In the developing Heat-Assisted Magnetic Recording (HAMR) technology, a laser heats up the magnetic media to the Curie temperature of a few hundred degrees Celsius for a few nanoseconds. Accordingly, the thin-film lubricant coating on the disk experiences severe thermal conditions leading to thermo-capillary and evaporation effects followed by its local depletion. The resulting non-uniform lubricant profile can cause slider modulations leading to poor HDD read/write performance. In order to maintain a reliable head-disk interface, the lubricant needs to return to the initial uniform profile, in a process known as lubricant reflow, driven by the inter-molecular forces.
This dissertation is dedicated to modeling the behavior of the Perfluoropolyether (PFPE) lubricants under such conditions.
To study the lubricant depletion behavior, we employ a Finite Volume Method (FVM) combined with the lubrication theory to solve the lubrication equation for the Z-tetraol family of lubricants with 4 hydroxyl end-groups, including Z-tetraol 1200 with a low molecular weight and Z-tetraol 2200 with a high molecular weight, and also for ZTMD (2,200 Da) with 8 hydroxyl end-groups as a multi-dentate lubricant. All studies are performed for 4 initial film thicknesses of 5, 7, 12, and 14A. These numbers are chosen to provide a fair comparison with a previous study for Z-dol with 2 hydroxyl end-groups. Additionally, we investigate the relative effects of evaporation and thermo-capillary shear stress on lubricant depletion. It is found that after 2ns of laser irradiation, a trough and two side ridges across the down-track direction can be seen in the lubricant. The performances of the lubricants can be ranked mainly based on the trough depth and also evaporation such that better lubricants show less deformation and trough depth under equal conditions of thermal spot size and peak temperature. We also found that all of the lubricants deplete rapidly and their depletion rate decreases gradually.

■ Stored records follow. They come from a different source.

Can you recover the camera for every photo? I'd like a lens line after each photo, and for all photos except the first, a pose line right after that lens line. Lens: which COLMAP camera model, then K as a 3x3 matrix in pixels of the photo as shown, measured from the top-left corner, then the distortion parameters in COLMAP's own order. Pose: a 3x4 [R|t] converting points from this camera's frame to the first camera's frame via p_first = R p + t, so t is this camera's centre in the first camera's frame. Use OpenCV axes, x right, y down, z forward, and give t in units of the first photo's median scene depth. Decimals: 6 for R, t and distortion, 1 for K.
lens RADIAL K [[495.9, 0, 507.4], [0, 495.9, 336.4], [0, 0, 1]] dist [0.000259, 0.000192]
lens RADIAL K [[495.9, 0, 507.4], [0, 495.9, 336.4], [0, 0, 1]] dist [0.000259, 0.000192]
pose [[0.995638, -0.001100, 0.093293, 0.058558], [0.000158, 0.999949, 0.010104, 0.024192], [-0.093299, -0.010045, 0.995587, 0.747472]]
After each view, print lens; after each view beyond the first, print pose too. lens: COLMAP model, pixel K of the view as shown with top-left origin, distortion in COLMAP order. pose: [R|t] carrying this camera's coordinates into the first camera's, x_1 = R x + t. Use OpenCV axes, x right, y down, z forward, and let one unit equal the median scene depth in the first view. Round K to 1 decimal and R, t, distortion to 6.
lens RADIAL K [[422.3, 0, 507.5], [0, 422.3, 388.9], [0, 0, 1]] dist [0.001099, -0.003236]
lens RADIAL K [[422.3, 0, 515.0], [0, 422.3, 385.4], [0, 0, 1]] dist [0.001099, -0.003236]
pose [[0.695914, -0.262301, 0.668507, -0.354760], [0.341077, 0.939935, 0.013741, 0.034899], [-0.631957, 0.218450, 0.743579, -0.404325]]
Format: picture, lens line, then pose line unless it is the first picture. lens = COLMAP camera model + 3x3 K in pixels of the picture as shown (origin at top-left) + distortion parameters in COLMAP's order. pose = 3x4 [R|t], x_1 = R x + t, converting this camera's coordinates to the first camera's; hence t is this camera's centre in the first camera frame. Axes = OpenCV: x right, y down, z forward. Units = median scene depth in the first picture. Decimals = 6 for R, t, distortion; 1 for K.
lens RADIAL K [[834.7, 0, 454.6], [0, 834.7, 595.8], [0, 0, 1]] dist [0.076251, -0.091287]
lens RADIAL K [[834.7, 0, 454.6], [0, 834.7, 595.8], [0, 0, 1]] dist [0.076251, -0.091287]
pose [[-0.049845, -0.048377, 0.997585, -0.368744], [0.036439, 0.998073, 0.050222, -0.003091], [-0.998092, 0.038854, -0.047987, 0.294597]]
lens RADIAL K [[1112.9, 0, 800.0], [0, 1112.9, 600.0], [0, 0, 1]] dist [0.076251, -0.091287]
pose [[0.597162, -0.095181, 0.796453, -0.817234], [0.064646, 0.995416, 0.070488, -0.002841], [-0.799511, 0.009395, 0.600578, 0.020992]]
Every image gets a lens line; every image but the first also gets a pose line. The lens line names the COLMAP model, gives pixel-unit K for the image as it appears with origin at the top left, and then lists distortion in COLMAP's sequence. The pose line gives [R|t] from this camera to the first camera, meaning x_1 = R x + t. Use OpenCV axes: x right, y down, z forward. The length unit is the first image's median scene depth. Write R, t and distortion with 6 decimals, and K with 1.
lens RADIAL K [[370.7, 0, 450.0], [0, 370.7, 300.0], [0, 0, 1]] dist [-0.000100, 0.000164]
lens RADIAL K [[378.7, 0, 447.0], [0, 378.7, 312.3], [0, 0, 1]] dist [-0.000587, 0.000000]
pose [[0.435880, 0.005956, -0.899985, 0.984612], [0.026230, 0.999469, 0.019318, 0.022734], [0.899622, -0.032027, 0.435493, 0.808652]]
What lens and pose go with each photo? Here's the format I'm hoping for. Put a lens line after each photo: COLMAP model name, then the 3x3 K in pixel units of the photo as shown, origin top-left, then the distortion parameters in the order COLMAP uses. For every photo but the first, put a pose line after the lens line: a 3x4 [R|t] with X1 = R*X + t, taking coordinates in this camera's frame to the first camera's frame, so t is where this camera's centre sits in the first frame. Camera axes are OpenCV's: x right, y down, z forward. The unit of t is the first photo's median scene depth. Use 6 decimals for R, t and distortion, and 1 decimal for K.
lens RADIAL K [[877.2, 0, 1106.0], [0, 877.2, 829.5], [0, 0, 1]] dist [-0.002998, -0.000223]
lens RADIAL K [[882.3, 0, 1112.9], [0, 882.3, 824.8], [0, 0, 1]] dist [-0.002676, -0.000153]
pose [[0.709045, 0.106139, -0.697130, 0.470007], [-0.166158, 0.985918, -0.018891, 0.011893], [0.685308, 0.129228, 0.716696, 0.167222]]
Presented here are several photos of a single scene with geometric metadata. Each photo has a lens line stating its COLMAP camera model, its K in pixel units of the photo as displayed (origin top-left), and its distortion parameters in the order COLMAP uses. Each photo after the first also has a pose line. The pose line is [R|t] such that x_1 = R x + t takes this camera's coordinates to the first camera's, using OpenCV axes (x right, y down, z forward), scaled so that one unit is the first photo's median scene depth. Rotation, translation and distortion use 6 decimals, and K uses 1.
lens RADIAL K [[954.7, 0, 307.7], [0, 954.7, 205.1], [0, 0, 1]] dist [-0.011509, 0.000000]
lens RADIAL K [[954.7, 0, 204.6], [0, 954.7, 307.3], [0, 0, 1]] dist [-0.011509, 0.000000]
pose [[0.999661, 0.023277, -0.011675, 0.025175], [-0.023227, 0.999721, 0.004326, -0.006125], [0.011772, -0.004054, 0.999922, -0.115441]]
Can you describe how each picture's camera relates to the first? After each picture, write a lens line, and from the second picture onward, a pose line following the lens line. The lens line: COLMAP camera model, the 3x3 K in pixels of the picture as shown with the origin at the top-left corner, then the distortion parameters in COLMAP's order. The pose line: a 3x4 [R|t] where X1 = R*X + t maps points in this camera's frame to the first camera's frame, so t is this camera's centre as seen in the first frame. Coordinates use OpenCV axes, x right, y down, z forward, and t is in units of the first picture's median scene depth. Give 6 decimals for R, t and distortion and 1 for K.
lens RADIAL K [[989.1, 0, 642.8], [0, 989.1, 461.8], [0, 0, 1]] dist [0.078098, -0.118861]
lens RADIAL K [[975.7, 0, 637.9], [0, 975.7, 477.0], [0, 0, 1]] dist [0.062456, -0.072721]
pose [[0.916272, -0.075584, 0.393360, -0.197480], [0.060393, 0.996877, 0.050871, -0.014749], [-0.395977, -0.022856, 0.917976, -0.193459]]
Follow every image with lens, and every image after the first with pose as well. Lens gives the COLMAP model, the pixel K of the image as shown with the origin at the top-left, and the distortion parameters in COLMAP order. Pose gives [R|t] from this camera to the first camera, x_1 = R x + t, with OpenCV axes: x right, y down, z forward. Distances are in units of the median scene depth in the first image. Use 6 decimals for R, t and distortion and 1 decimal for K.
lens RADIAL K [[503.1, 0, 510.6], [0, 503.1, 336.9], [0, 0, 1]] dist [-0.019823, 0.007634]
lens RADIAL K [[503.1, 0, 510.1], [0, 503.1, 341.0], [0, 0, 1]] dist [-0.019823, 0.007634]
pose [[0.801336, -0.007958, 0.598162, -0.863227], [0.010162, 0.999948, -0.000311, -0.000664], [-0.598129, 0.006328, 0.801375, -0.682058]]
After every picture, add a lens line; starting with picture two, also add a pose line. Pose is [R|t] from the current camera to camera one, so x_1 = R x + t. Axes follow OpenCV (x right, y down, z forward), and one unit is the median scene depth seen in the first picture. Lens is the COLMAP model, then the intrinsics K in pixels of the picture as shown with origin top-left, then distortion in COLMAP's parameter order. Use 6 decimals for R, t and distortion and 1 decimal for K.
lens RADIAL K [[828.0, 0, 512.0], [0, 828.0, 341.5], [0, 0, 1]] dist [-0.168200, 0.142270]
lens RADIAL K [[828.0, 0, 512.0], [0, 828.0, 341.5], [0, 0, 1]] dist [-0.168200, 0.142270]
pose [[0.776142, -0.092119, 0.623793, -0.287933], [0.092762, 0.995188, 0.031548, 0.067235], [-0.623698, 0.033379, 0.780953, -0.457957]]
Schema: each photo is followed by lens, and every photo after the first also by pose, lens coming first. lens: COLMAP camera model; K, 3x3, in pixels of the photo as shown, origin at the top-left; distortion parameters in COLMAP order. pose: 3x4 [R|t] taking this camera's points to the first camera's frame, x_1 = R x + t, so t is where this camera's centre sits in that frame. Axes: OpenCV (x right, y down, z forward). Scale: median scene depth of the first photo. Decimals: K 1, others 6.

To investigate the reflow performance of the lubricants, we perform numerical simulations (FVM) to solve the lubrication equation, which (in case of reflow) is similar to a nonlinear Fickian diffusion equation. Then, we compare the calculated recovery (or reflow) times for HDD lubricants with similar molecular weights. The lubricant reflow is modeled for a wide range of film thicknesses and laser spot sizes, based on published material properties obtained by experiments.
From a design standpoint, the recovery time for the lubricants should be very short, and in particular, it should be shorter than the required time for one disk revolution, around 10-15ms.
The results show that the recovery times for Z-tetraol 2200 and ZTMD are significantly longer than that for Z-dol 2000, while the recovery time for ZTMD is close to that for Z-tetraol, despite its higher viscosity value. This observation is due to the improved disjoining pressure properties for the multi-dentate ZTMD. It is also shown that all lubricants have an optimum film thickness for recovery time, and this optimum point largely depends on the dewetting and polar behavior of the lubricant.
In the first part of this dissertation, the effects of the laser irradiation on lubricant depletion and recovery are investigated based on the assumption that the lubricant is an ultra-thin film viscous fluid and its behavior can be modeled using lubrication theory. This method is very well-established in the HDD industry.
However, PFPE lubricant depletion and recovery behavior at the timescale of HAMR conditions (microsecond to millisecond)
is known to be that of a viscoelastic fluid. In the later part of the dissertation, we introduce a modification to the traditional lubrication equation that takes into account the effect of a non-zero Maxwell relaxation time and accommodates the viscoelastic effects. The results suggest that this method is numerically unstable for the small laser spot sizes close to the target of HAMR. Accordingly, we developed a novel approach to model the viscoelastic depletion and recovery behavior of PFPE ultra-thin films using a Finite Element Analysis. We show that this new method is able to model the entire range of material viscoelasticity, from purely viscous to purely elastic extremes. The results show that the viscoelastic effects become remarkably pronounced with a decrease in the laser spot size. For the micron-size laser spots, close to typical experimental conditions, the lubricant behaves like a viscous fluid. However, for the laser spot size of 20nm, close to the industry target for HAMR, it behaves like an elastic solid. In exposing the consequences of this viscoelastic behavior, this study predicts that lubricant flow due to thermo-capillary effects will not be a significant issue in the development of the HAMR technology.
Rather, future efforts should concentrate on the thermal degradation and evaporation aspects of the HDD lubricants.